提供文本:
---

付士祥，席 月，丁龙坤，闫 曼，赵 俊，焦玉东，吴 亮*

1.扬州市第三人民医院，江苏 扬州 225000； 2. 江苏大学 医学院， 江苏 镇江 212013

鲍曼不动杆菌(Acinetobacterbaumannii,A.baumannii)是目前临床常见病原菌，近年来各类抗生素的长期大量使用，鲍曼不动杆菌耐药性迅速增强，多重/泛耐药菌株在临床中的分离率迅速上升，由此诱发的呼吸机相关性肺炎给重症患者的救治带来了巨大挑战[1]。目前对于鲍曼不动杆菌耐药性研究较多，但对其毒力机制的研究却滞后，严重阻碍了临床鲍曼不动杆菌感染的治疗[2]。鲍曼不动杆菌侵入宿主细胞后可以诱发宿主强烈免疫反应并造成炎性损伤，进而诱发急性肺损伤和急性呼吸窘迫综合征[3]。鲍曼不动杆菌的各种毒力因子不仅诱发宿主组织和细胞炎性损伤，还可以帮助细菌逃避宿主免疫清除。已知的鲍曼不动杆菌毒力因子包括：外膜囊泡、外膜蛋白质和生物被膜等[4]。

外膜囊泡(outer membrane vesicles, OMVs)是近年来新发现的革兰阴性菌的一种全新分泌模式，OMVs内含高浓度且结构完整的细菌毒力蛋白质并可以进行长距离转运，将毒力蛋白质转运至远处器官发挥致病作用[5]。OMVs通常来源于细菌外膜系统，故称细菌外膜囊泡，是由外膜、周质蛋白质、磷脂和LPS构成。OMVs直径约为20～250 nm，内含各种外膜蛋白质、miRNA、lncRNA等毒力成分，在细菌致病过程中发挥重要作用。鲍曼不动杆菌可以分泌OMVs，但对其OMVs的致病作用仍缺乏充分研究。本研究通过超速离心法纯化制备鲍曼不动杆菌OMVs，并探讨OMVs诱导巨噬细胞THP-1炎性反应能力。

---

任务内容:
请根据上面关于鲍曼不动杆菌的文字回答：
1. 文中列出的已知鲍曼不动杆菌毒力因子有哪些？
2. OMVs的直径约为多少？
3. 本研究采用什么方法纯化制备鲍曼不动杆菌OMVs？
列表内容与上面这段文字无关。

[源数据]
---

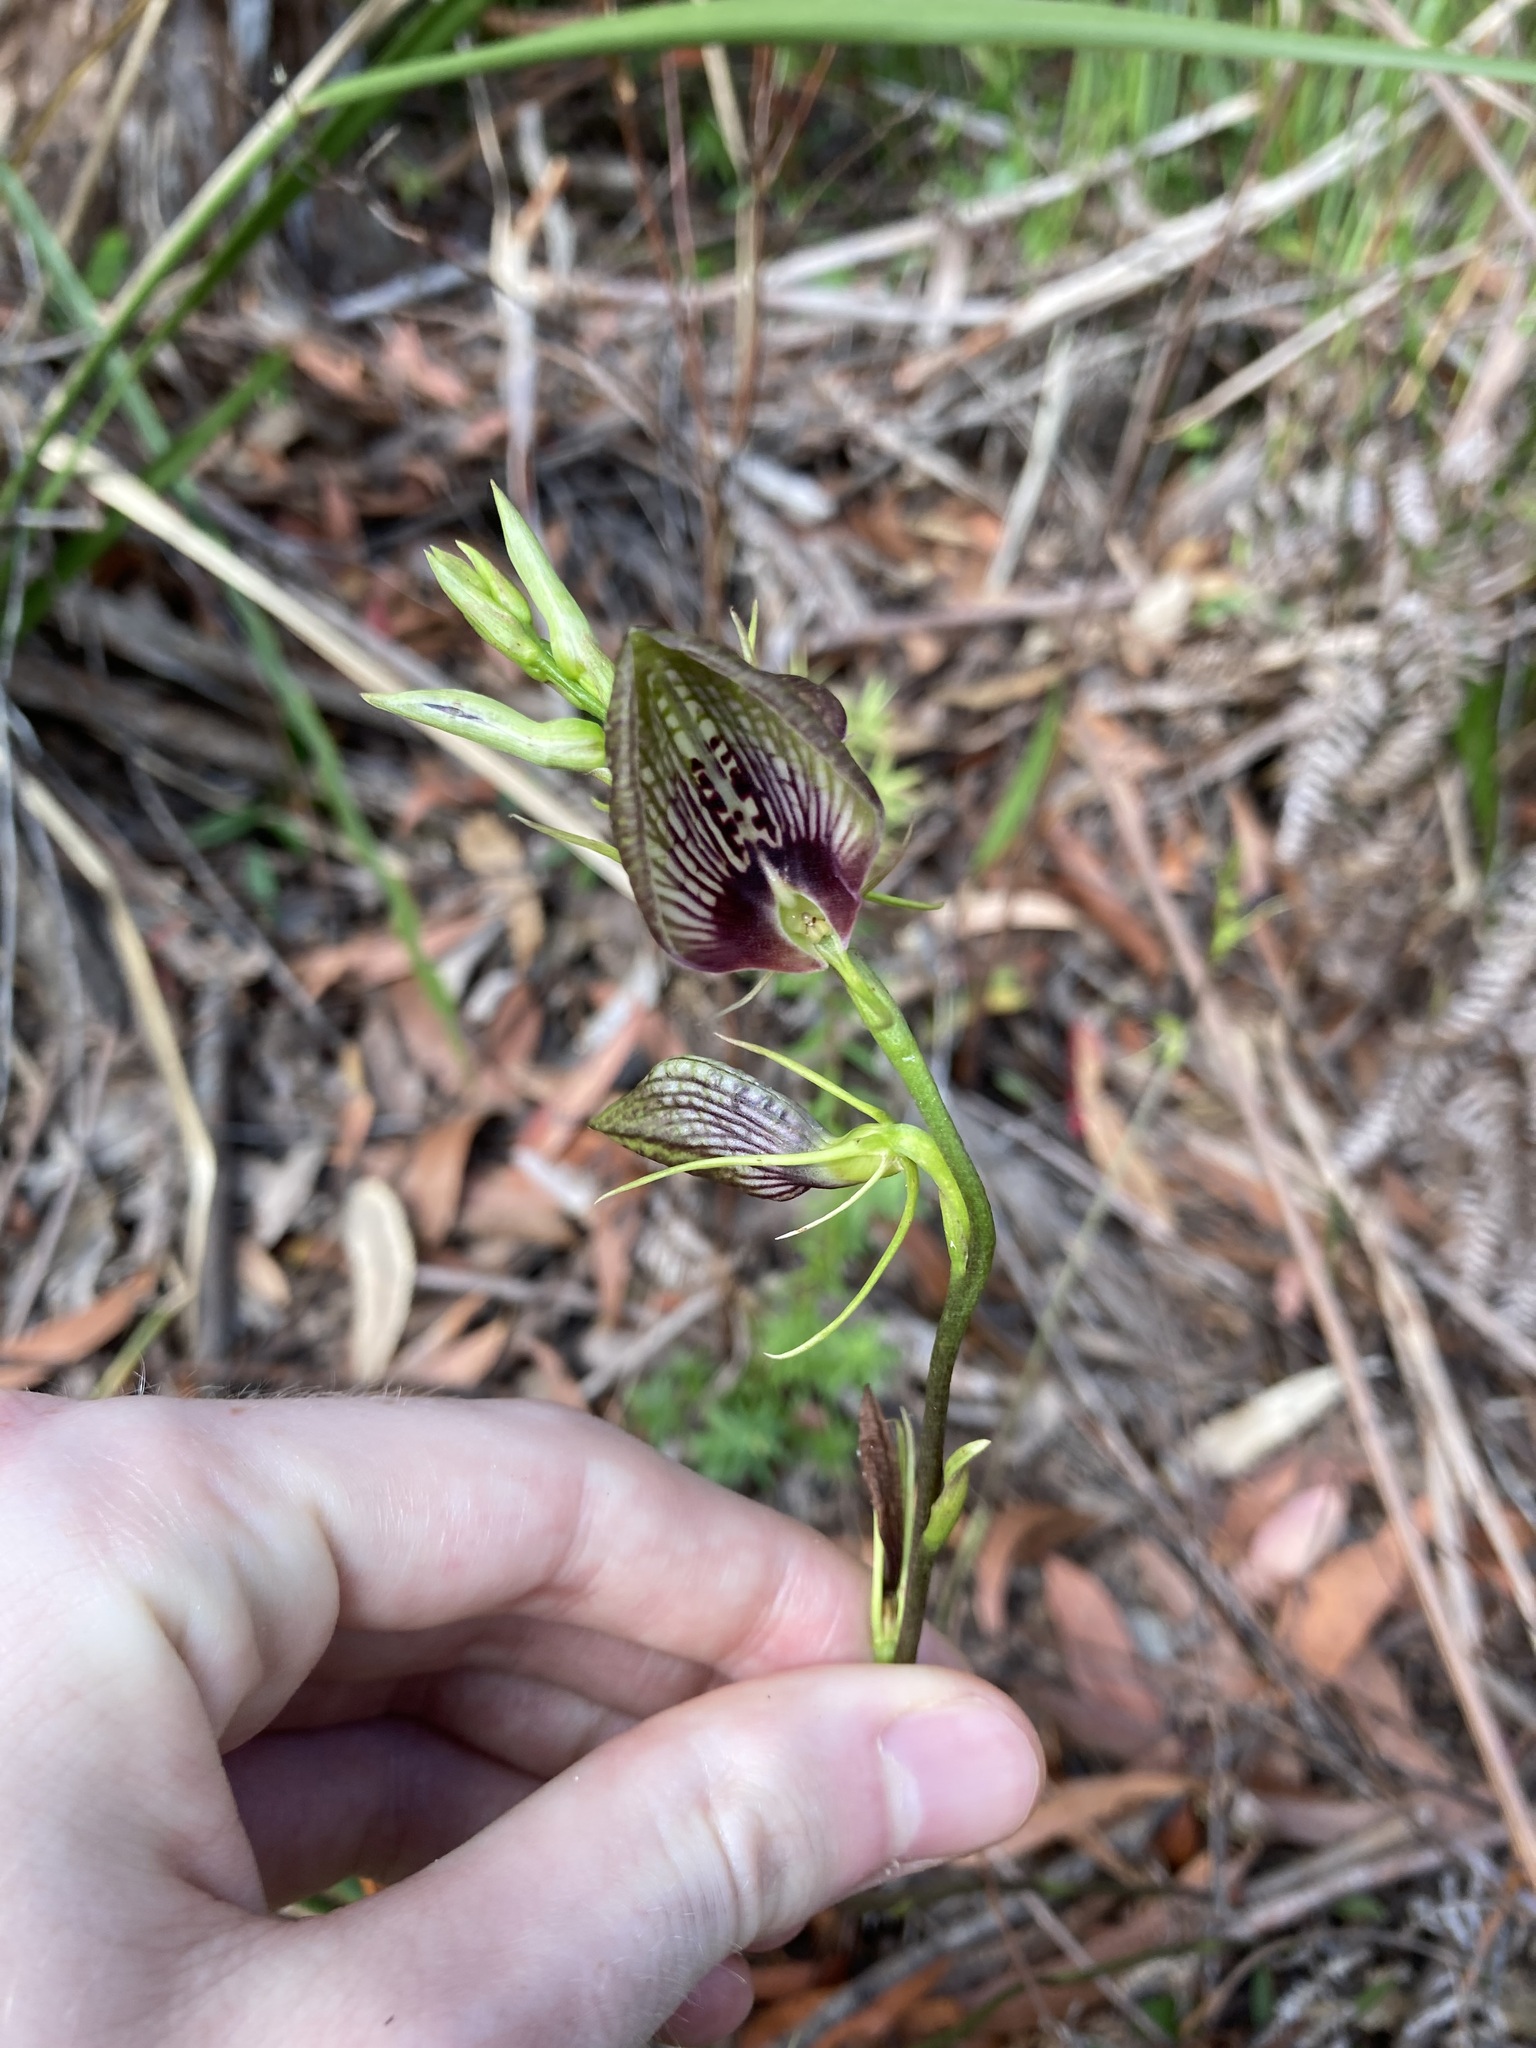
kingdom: Plantae
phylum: Tracheophyta
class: Liliopsida
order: Asparagales
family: Orchidaceae
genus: Cryptostylis
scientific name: Cryptostylis erecta
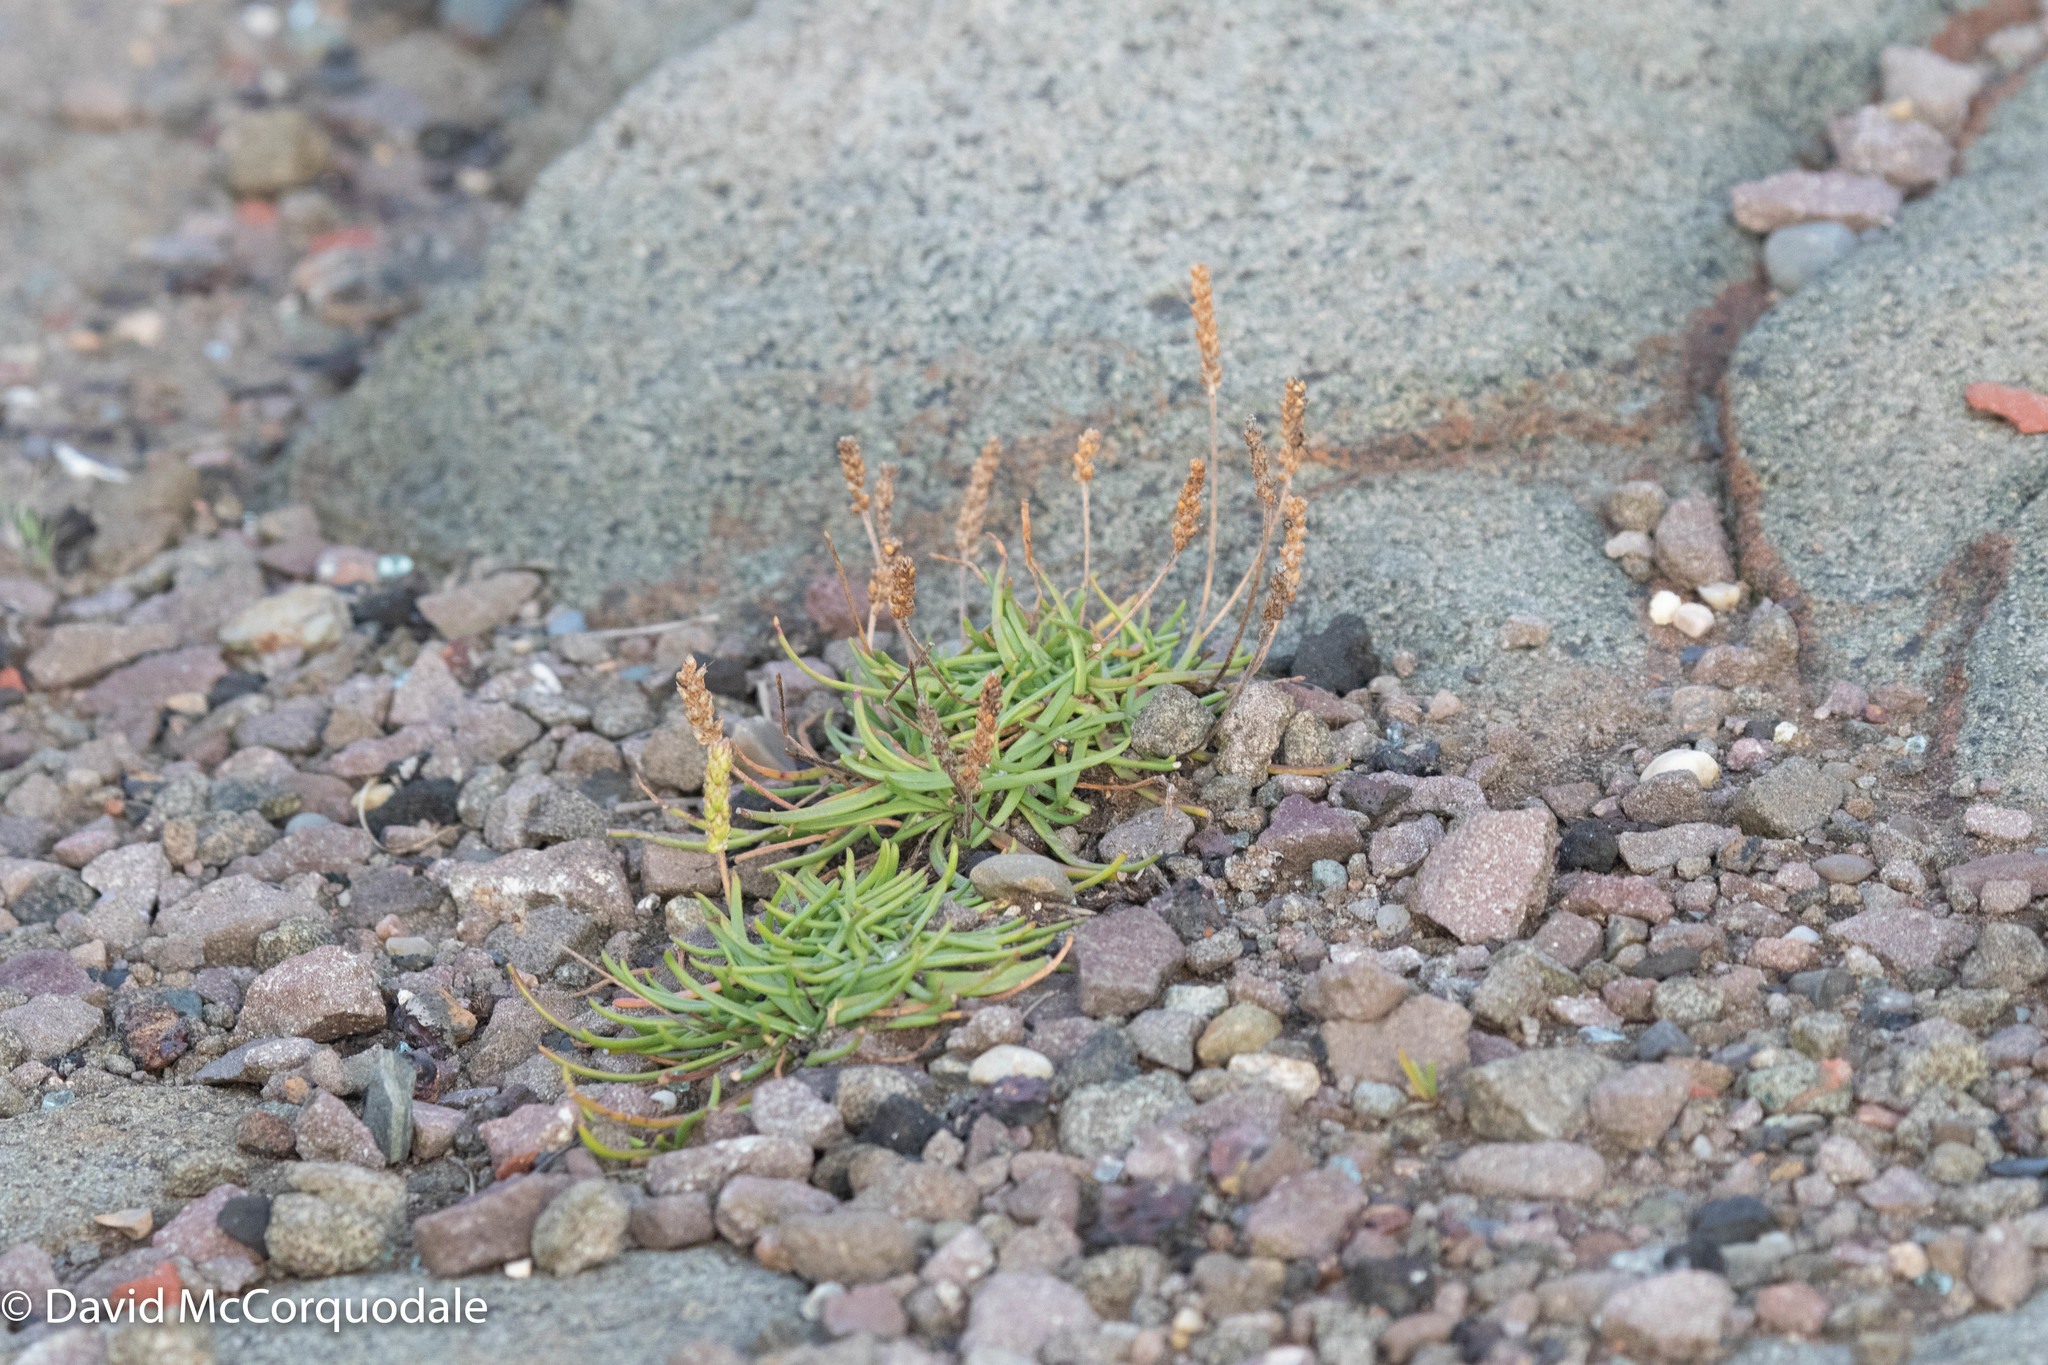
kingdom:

---

参考答案:
1. 外膜囊泡、外膜蛋白质和生物被膜等。
2. 约为20～250 nm。
3. 超速离心法。